Joana disse escandalizada:
- Longe vá o agouro, cruzes!
A outra sorriu; faltavam-lhe dois dentes; e aflautando a voz:
- Tem-me passado pela mão muita gente fina, minha menina. Mais uma gotinha de vinho, faz favor? É do Cartaxo, não? É muito aveludado! Rica gota!
Enfim, com grande satisfação de Jorge, às quatro horas os homens desceram o caixão. A vizinhança estava pelas portas. O Paula, mesmo por fanfarronada, disse com dois dedos adeus ao esquife, murmurando:
- Boa viagem!
Jorge em cima, ao sair, perguntou a Joana:
- E você não tem medo de ficar aqui só?
- Eu não, meu senhor.
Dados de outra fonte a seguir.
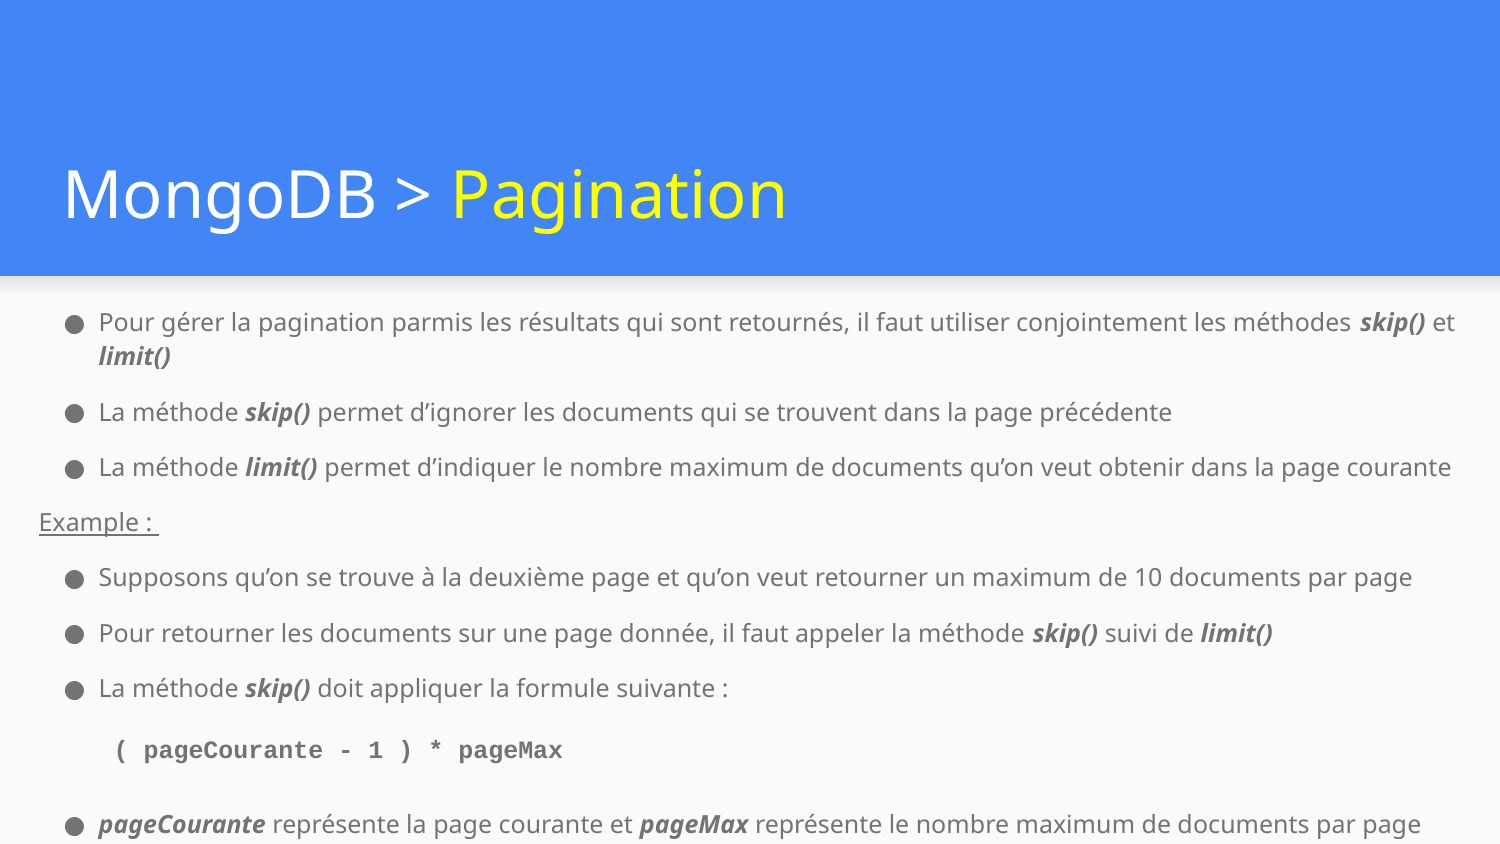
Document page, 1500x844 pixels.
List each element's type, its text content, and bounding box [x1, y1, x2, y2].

title MongoDB > Pagination [47, 121, 1459, 248]
list Pour gérer la pagination parmis les résultats qui sont retournés, il faut utiliser conjointement les méthodes skip() et limit() La méthode skip() permet d’ignorer les documents qui se trouvent dans la page précédente La méthode limit() permet d’indiquer le nombre maximum de documents qu’on veut obtenir dans la page courante Example : Supposons qu’on se trouve à la deuxième page et qu’on veut retourner un maximum de 10 documents par page Pour retourner les documents sur une page donnée, il faut appeler la méthode skip() suivi de limit() La méthode skip() doit appliquer la formule suivante : ( pageCourante - 1 ) * pageMax pageCourante représente la page courante et pageMax représente le nombre maximum de documents par page [23, 286, 1477, 844]
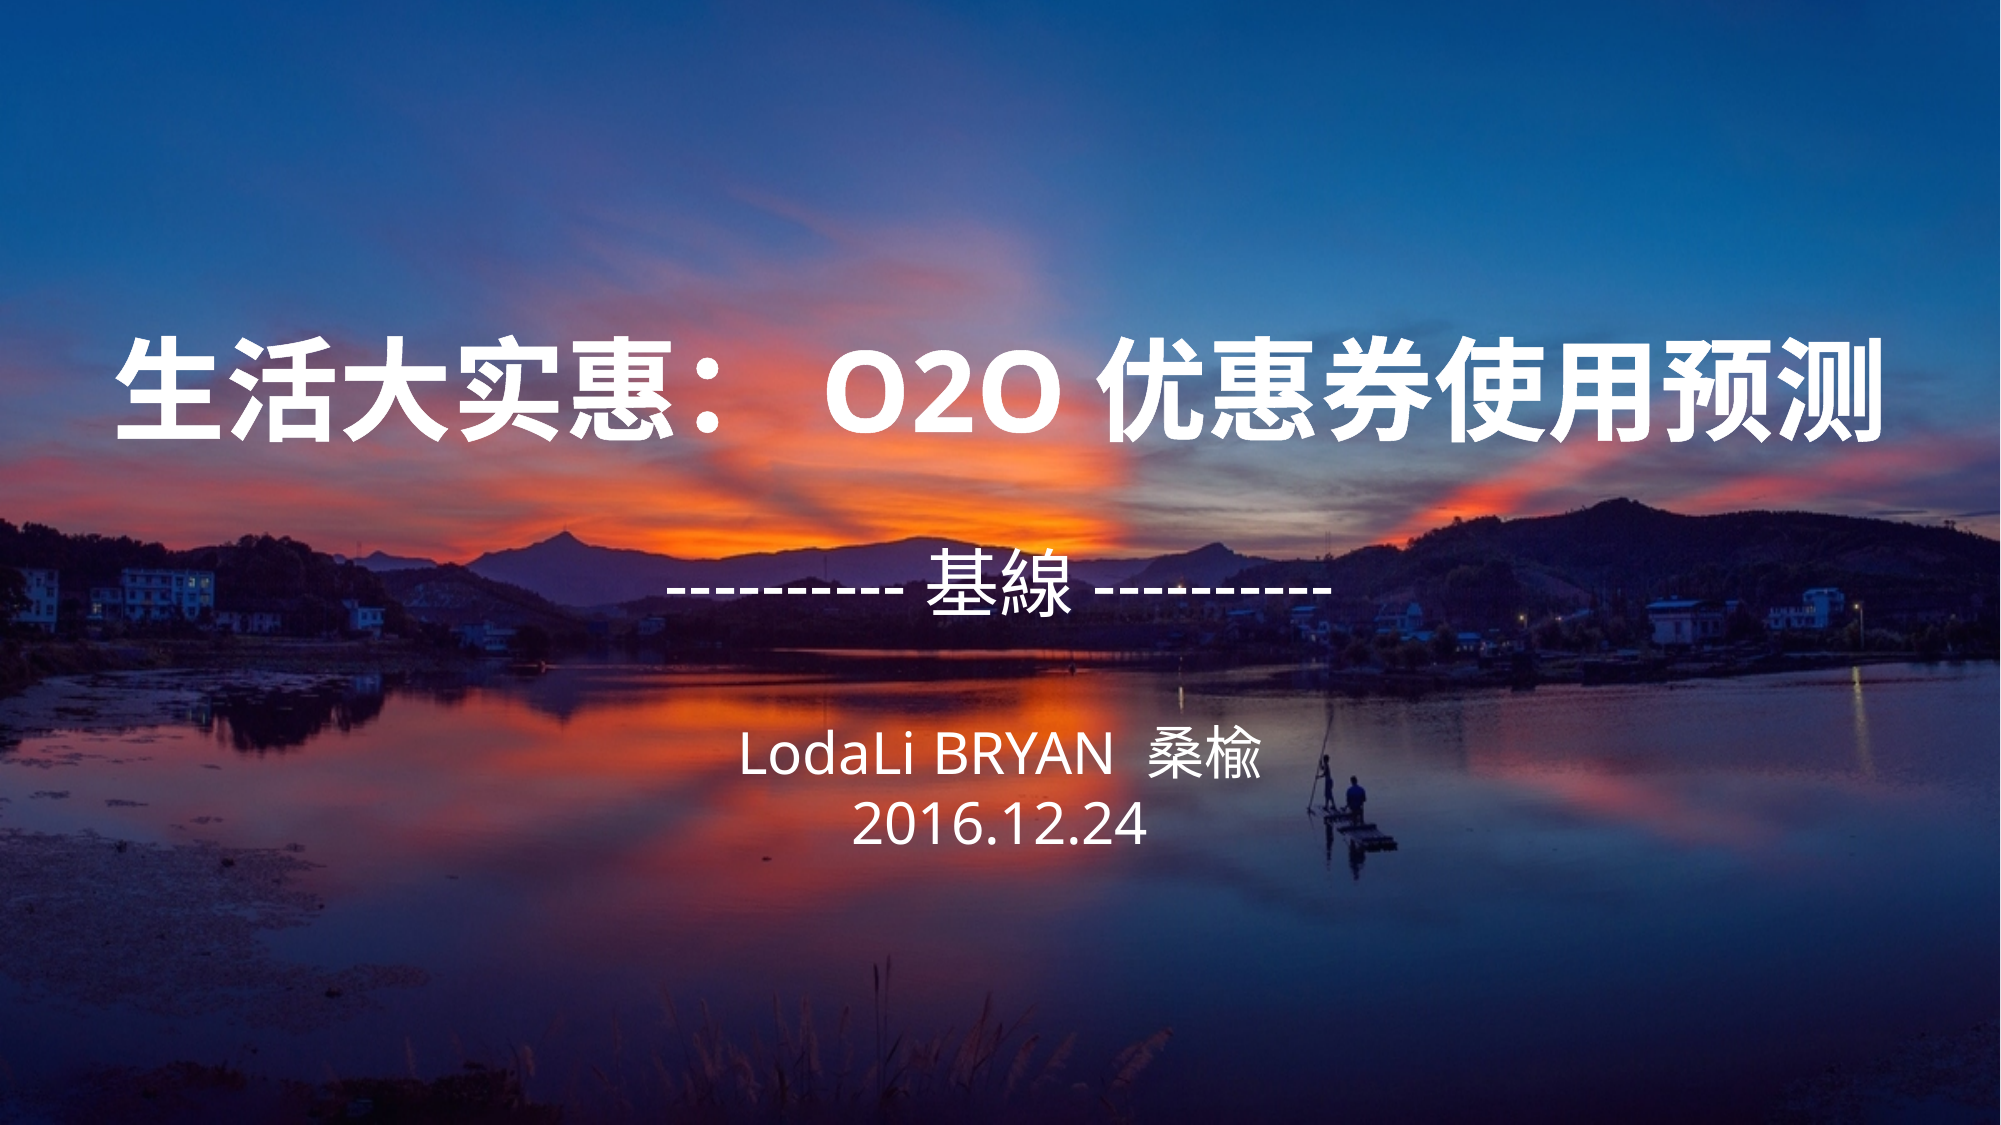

Quem vai não volta!
Tinha medo, com efeito; mas preparava-se a passar a noite com o Pedro, e batia-lhe o coração de alegria de "terem a casa por sua" até de manhã, e de se poderem rolar amorosamente, como fidalgos, por cima do divã da sala.
Jorge voltou com Sebastião para casa, e apenas entrou no quarto, onde Luísa estava deitada:
- Tudo pronto - disse, esfregando as mãos. - Lã vai para o Alto de São João, devidamente acondicionada. Per omnia saecula soeculorum!
A tia Joana, que estava à cabeceira de Luísa, acudiu:
- Ai, quem lá vai, lá vai... Mas boa mulher não era ela!
- Era um bom estafermo - disse Jorge. - Esperemos que a esta hora esteja a ferver na caldeira de Pero Botelho. Não é verdade, tia Joana?
- Jorge! - fez Luísa repreensivamente. E julgou dever rezar-lhe baixo dois padre-nossos por alma.
Foi tudo o que a terra deu na sua morte àquela que ia rolando a essa hora, ao trote de duas velhas éguas, para a vala dos pobres, e que fora na vida Juliana Couceiro Tavira!
No dia seguinte Luísa estava melhor; falaram mesmo, com grande desconsolação da tia Joana, em voltar para casa. Sebastião não dizia nada, mas quase desejava secretamente que uma convalescença a retivesse ali semanas indefinidas.